# TPS & temperature

After searching the posts and finding no answer, I would like to know if anyone has an idea how temperature affects the resistance values given in the manual for the TPS.

We don't all live in perfect California, and here on the right coast, my garage is a balmy 35 degrees under the reference temperature.

John

Wire Gauge Resistance per foot of wire @ 70 degrees F:

10 Gauge 0.00118

12 Gauge 0.00187

14 Gauge 0.00297

16 Gauge 0.00473

18 Gauge 0.00751

20 Gauge 0.0119

22 Gauge 0.0190

24 Gauge 0.0302

26 Gauge 0.0480

28 Gauge 0.0764

Copper wire has a resistivity coefficient of 0.0039 per degree C or 0.00216 per degree F.
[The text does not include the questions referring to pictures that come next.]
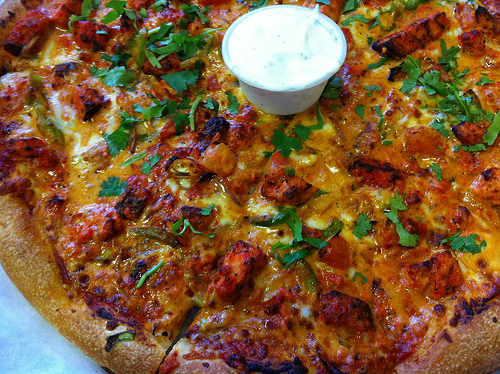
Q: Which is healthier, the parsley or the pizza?
A: The parsley is healthier than the pizza.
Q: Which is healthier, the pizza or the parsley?
A: The parsley is healthier than the pizza.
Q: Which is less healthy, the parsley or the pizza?
A: The pizza is less healthy than the parsley.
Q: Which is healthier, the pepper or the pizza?
A: The pepper is healthier than the pizza.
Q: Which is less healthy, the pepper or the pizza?
A: The pizza is less healthy than the pepper.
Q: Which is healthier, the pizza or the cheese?
A: The cheese is healthier than the pizza.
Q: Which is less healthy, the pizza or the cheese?
A: The pizza is less healthy than the cheese.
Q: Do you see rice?
A: No, there is no rice.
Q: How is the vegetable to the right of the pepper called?
A: The vegetable is parsley.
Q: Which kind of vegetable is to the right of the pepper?
A: The vegetable is parsley.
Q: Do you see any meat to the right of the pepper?
A: No, there is parsley to the right of the pepper.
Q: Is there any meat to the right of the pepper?
A: No, there is parsley to the right of the pepper.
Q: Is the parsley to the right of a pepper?
A: Yes, the parsley is to the right of a pepper.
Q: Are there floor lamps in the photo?
A: No, there are no floor lamps.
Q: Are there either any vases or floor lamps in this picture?
A: No, there are no floor lamps or vases.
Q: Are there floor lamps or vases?
A: No, there are no floor lamps or vases.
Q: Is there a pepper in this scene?
A: Yes, there is a pepper.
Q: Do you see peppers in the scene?
A: Yes, there is a pepper.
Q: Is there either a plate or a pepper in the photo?
A: Yes, there is a pepper.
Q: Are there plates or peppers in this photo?
A: Yes, there is a pepper.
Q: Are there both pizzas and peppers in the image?
A: Yes, there are both a pepper and a pizza.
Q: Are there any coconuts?
A: No, there are no coconuts.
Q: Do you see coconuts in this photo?
A: No, there are no coconuts.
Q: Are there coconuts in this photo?
A: No, there are no coconuts.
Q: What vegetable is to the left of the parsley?
A: The vegetable is a pepper.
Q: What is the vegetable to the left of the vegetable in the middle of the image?
A: The vegetable is a pepper.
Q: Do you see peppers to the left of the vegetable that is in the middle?
A: Yes, there is a pepper to the left of the parsley.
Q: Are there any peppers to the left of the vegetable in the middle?
A: Yes, there is a pepper to the left of the parsley.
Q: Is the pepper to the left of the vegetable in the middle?
A: Yes, the pepper is to the left of the parsley.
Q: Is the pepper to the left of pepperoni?
A: No, the pepper is to the left of the parsley.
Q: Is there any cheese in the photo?
A: Yes, there is cheese.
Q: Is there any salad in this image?
A: No, there is no salad.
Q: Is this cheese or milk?
A: This is cheese.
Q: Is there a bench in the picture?
A: No, there are no benches.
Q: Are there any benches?
A: No, there are no benches.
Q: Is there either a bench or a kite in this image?
A: No, there are no benches or kites.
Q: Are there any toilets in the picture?
A: No, there are no toilets.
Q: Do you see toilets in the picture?
A: No, there are no toilets.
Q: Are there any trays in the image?
A: No, there are no trays.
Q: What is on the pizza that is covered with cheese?
A: The sauce is on the pizza.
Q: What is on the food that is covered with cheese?
A: The sauce is on the pizza.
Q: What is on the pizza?
A: The sauce is on the pizza.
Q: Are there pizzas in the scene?
A: Yes, there is a pizza.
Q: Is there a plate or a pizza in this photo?
A: Yes, there is a pizza.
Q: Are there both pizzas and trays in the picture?
A: No, there is a pizza but no trays.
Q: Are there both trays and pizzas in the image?
A: No, there is a pizza but no trays.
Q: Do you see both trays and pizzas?
A: No, there is a pizza but no trays.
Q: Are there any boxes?
A: No, there are no boxes.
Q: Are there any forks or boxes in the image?
A: No, there are no boxes or forks.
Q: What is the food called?
A: The food is a pizza.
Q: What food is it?
A: The food is a pizza.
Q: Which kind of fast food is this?
A: This is a pizza.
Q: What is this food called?
A: This is a pizza.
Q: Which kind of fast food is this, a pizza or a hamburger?
A: This is a pizza.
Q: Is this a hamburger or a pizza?
A: This is a pizza.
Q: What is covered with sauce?
A: The pizza is covered with sauce.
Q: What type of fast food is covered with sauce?
A: The food is a pizza.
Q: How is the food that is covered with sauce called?
A: The food is a pizza.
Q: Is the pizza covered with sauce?
A: Yes, the pizza is covered with sauce.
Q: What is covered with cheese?
A: The pizza is covered with cheese.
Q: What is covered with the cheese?
A: The pizza is covered with cheese.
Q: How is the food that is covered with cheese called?
A: The food is a pizza.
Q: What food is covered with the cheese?
A: The food is a pizza.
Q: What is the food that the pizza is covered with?
A: The food is cheese.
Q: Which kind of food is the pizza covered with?
A: The pizza is covered with cheese.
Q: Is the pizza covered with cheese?
A: Yes, the pizza is covered with cheese.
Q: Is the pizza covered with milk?
A: No, the pizza is covered with cheese.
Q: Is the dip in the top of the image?
A: Yes, the dip is in the top of the image.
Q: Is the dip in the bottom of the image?
A: No, the dip is in the top of the image.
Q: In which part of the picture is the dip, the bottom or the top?
A: The dip is in the top of the image.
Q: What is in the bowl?
A: The dip is in the bowl.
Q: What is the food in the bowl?
A: The food is a dip.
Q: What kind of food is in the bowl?
A: The food is a dip.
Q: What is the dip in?
A: The dip is in the bowl.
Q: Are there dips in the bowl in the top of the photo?
A: Yes, there is a dip in the bowl.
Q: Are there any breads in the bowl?
A: No, there is a dip in the bowl.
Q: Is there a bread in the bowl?
A: No, there is a dip in the bowl.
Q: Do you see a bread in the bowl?
A: No, there is a dip in the bowl.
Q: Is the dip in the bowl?
A: Yes, the dip is in the bowl.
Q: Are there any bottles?
A: No, there are no bottles.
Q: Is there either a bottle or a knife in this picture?
A: No, there are no bottles or knives.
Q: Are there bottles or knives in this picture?
A: No, there are no bottles or knives.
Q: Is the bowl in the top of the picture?
A: Yes, the bowl is in the top of the image.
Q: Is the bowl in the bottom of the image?
A: No, the bowl is in the top of the image.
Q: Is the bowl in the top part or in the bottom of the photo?
A: The bowl is in the top of the image.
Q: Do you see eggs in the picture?
A: No, there are no eggs.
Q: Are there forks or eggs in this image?
A: No, there are no eggs or forks.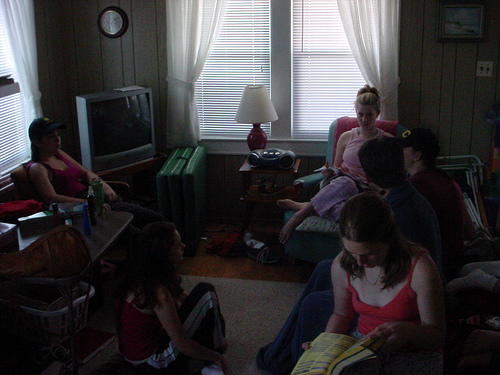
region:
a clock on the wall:
[98, 9, 127, 36]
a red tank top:
[340, 254, 427, 341]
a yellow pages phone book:
[292, 332, 389, 373]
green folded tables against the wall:
[154, 146, 208, 245]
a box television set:
[74, 85, 163, 165]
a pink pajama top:
[342, 129, 384, 184]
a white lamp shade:
[236, 82, 276, 124]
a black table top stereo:
[248, 147, 295, 170]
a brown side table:
[235, 152, 297, 257]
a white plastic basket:
[16, 283, 92, 347]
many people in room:
[5, 44, 487, 332]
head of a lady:
[307, 195, 424, 298]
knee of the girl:
[181, 262, 237, 328]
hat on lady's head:
[26, 111, 68, 143]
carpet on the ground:
[215, 267, 288, 345]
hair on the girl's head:
[116, 225, 176, 291]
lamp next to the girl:
[218, 71, 295, 149]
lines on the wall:
[388, 62, 475, 109]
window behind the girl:
[293, 5, 371, 76]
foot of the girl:
[268, 207, 306, 254]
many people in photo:
[6, 64, 471, 341]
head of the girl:
[301, 186, 426, 306]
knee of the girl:
[160, 273, 231, 338]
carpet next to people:
[221, 255, 289, 325]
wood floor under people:
[206, 248, 260, 280]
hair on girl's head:
[117, 222, 179, 299]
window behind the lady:
[278, 14, 379, 90]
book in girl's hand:
[298, 324, 400, 374]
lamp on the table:
[211, 72, 295, 157]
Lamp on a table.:
[230, 83, 280, 152]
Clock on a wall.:
[92, 3, 132, 38]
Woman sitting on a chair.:
[26, 117, 151, 232]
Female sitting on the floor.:
[116, 217, 241, 369]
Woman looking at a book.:
[290, 194, 447, 373]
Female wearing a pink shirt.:
[283, 88, 397, 237]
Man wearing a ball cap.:
[396, 123, 483, 246]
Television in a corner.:
[61, 80, 158, 180]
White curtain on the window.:
[165, 2, 223, 144]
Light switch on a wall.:
[470, 55, 497, 80]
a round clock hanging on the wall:
[96, 5, 126, 35]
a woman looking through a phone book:
[280, 194, 446, 374]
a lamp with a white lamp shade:
[237, 82, 280, 152]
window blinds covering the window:
[196, 1, 368, 136]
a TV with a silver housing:
[58, 83, 154, 176]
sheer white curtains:
[163, 0, 402, 153]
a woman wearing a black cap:
[28, 108, 153, 241]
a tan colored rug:
[79, 271, 305, 372]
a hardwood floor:
[176, 220, 318, 282]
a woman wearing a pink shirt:
[273, 83, 398, 246]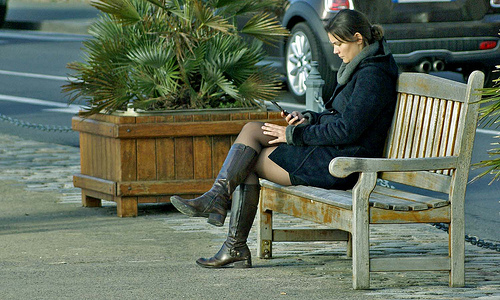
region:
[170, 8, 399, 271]
a woman viewing her cell phone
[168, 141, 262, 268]
a woman wearing black boots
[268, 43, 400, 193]
a woman wearing a blue coat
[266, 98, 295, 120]
a woman holding cell phone in her right hand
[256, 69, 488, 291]
woman is sitting in old wooden chair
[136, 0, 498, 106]
black vehicle park near side walk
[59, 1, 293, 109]
a beautiful green plant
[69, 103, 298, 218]
a wooden plant box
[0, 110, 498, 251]
chain in front of road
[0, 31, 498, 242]
road with three white lines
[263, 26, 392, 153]
this is a lady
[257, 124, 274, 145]
the lady is light skinned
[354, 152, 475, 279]
this is a bench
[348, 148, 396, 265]
the bench is wooden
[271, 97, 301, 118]
this is a phone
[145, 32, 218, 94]
this is a tree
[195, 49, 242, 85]
the leaves are green in color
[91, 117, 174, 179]
this is a box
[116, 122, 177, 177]
the box is brown in color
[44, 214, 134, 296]
this is the ground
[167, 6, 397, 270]
A woman sitting down.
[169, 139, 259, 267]
A pair of brown boots.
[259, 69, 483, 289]
A gray colored bench.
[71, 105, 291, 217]
A large wooden planter.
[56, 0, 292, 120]
A green palm plant.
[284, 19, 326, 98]
A vehicle tire.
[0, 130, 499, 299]
An area of sidewalk.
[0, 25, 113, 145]
An area of paved roadway.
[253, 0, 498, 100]
A dark colored vehicle.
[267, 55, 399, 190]
A black colored coat.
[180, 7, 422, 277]
this is a person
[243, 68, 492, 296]
this is a bench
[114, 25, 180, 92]
this is a leaf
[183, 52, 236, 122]
this is a leaf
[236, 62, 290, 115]
this is a leaf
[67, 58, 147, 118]
this is a leaf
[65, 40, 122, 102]
this is a leaf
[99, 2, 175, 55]
this is a leaf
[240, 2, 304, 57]
this is a leaf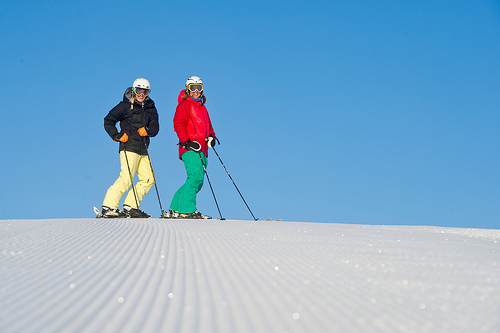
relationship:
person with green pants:
[170, 76, 218, 214] [170, 149, 207, 216]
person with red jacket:
[170, 76, 218, 214] [172, 89, 214, 160]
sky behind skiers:
[6, 7, 497, 132] [73, 54, 257, 221]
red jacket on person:
[172, 89, 214, 160] [170, 76, 218, 214]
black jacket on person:
[101, 96, 164, 151] [102, 78, 159, 209]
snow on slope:
[1, 217, 499, 331] [2, 214, 496, 329]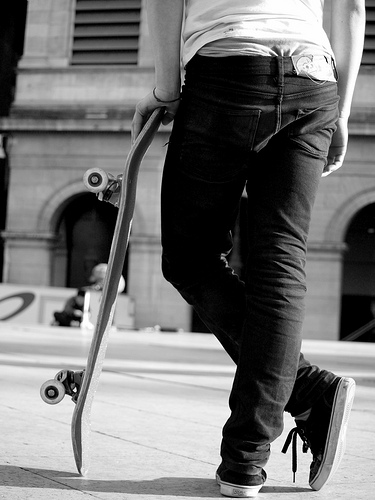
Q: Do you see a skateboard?
A: Yes, there is a skateboard.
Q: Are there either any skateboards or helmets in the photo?
A: Yes, there is a skateboard.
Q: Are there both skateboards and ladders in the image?
A: No, there is a skateboard but no ladders.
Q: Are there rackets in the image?
A: No, there are no rackets.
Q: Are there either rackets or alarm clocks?
A: No, there are no rackets or alarm clocks.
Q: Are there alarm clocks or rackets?
A: No, there are no rackets or alarm clocks.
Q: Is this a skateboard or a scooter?
A: This is a skateboard.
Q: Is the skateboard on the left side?
A: Yes, the skateboard is on the left of the image.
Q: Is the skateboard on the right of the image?
A: No, the skateboard is on the left of the image.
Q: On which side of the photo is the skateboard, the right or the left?
A: The skateboard is on the left of the image.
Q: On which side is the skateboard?
A: The skateboard is on the left of the image.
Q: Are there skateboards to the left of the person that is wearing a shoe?
A: Yes, there is a skateboard to the left of the person.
So the resistance change is calculated by the measured resistance at a specific temperature with respect to the observed temperature:

The new reisitance at temp T is calculated with the following simple formula where R is the measured or calculated resistance by feet of wire and gauge at 70 degrees:

R (at T) = R (at 70F) x ( 1 + 0.00216 x (T - 70F)

Therefore a 50 degree temperature swing from room temperature will change the copper wire resistance by 10.8 percent higher ( if riding in 120F desert) or lower ( if riding in freezing 0F Alaska)

Hope that helps.

I knew there would be someone with a technical mind to help!

So, in essence, about 5% difference (lower in resistance) for about thirty degrees under the spec temperature? Or, a negligible effect?

John

You got it John! About 6% change for 30 degrees.